[Stored data entries]
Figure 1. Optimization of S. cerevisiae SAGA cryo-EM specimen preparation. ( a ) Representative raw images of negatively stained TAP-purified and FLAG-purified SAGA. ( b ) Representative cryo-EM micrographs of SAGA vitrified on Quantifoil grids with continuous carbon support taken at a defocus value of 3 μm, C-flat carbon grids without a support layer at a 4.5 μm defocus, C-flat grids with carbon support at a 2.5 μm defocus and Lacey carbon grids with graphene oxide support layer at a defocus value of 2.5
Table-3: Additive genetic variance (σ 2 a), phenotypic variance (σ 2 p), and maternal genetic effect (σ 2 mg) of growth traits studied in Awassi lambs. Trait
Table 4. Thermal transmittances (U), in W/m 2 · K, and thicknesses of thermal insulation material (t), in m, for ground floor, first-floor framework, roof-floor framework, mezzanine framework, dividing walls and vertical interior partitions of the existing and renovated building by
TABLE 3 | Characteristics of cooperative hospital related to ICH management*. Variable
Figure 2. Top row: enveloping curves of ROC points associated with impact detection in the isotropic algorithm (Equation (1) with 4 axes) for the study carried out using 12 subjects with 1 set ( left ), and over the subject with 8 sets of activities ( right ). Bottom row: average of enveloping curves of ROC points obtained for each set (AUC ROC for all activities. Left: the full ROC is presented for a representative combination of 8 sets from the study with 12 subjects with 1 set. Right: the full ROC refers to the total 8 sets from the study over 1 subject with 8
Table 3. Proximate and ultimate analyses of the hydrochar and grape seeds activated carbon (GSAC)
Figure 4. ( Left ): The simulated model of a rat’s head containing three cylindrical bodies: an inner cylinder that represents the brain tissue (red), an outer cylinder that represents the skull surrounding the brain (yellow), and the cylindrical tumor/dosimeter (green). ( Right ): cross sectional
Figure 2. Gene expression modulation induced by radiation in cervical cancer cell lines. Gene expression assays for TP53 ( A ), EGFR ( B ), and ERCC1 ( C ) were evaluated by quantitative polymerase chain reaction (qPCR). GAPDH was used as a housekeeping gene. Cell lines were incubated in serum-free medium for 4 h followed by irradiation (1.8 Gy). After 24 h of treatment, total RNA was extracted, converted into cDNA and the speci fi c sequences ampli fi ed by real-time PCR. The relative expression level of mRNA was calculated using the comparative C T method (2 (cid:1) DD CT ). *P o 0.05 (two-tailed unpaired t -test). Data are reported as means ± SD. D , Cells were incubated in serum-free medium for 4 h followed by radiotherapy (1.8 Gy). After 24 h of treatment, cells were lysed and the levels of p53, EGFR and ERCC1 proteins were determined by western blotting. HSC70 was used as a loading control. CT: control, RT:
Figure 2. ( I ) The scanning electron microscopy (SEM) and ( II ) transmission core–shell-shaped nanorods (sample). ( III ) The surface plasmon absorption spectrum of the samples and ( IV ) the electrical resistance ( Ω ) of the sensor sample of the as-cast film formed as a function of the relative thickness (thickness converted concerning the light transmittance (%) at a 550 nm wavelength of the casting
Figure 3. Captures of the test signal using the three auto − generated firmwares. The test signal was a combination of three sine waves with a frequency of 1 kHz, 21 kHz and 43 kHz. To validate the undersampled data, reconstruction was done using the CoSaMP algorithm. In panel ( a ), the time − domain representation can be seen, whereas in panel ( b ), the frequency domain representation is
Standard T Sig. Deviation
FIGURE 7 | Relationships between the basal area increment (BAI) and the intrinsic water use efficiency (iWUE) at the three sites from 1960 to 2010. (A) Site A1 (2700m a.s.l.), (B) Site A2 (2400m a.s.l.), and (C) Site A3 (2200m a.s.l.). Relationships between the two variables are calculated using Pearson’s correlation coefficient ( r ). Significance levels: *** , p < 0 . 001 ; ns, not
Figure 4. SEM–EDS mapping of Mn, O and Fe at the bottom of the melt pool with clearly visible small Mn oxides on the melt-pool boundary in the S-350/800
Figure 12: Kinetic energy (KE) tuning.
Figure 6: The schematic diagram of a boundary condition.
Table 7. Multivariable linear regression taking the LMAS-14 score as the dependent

• **WHAT IS EXPECTED**: Give only the lines from the one holding "Figure 2. ( I" through the one holding "Standard T Sig. Deviation", each restated exactly as it appears above.

• **YOUR RESPONSE**:
Figure 2. ( I ) The scanning electron microscopy (SEM) and ( II ) transmission core–shell-shaped nanorods (sample). ( III ) The surface plasmon absorption spectrum of the samples and ( IV ) the electrical resistance ( Ω ) of the sensor sample of the as-cast film formed as a function of the relative thickness (thickness converted concerning the light transmittance (%) at a 550 nm wavelength of the casting
Figure 3. Captures of the test signal using the three auto − generated firmwares. The test signal was a combination of three sine waves with a frequency of 1 kHz, 21 kHz and 43 kHz. To validate the undersampled data, reconstruction was done using the CoSaMP algorithm. In panel ( a ), the time − domain representation can be seen, whereas in panel ( b ), the frequency domain representation is
Standard T Sig. Deviation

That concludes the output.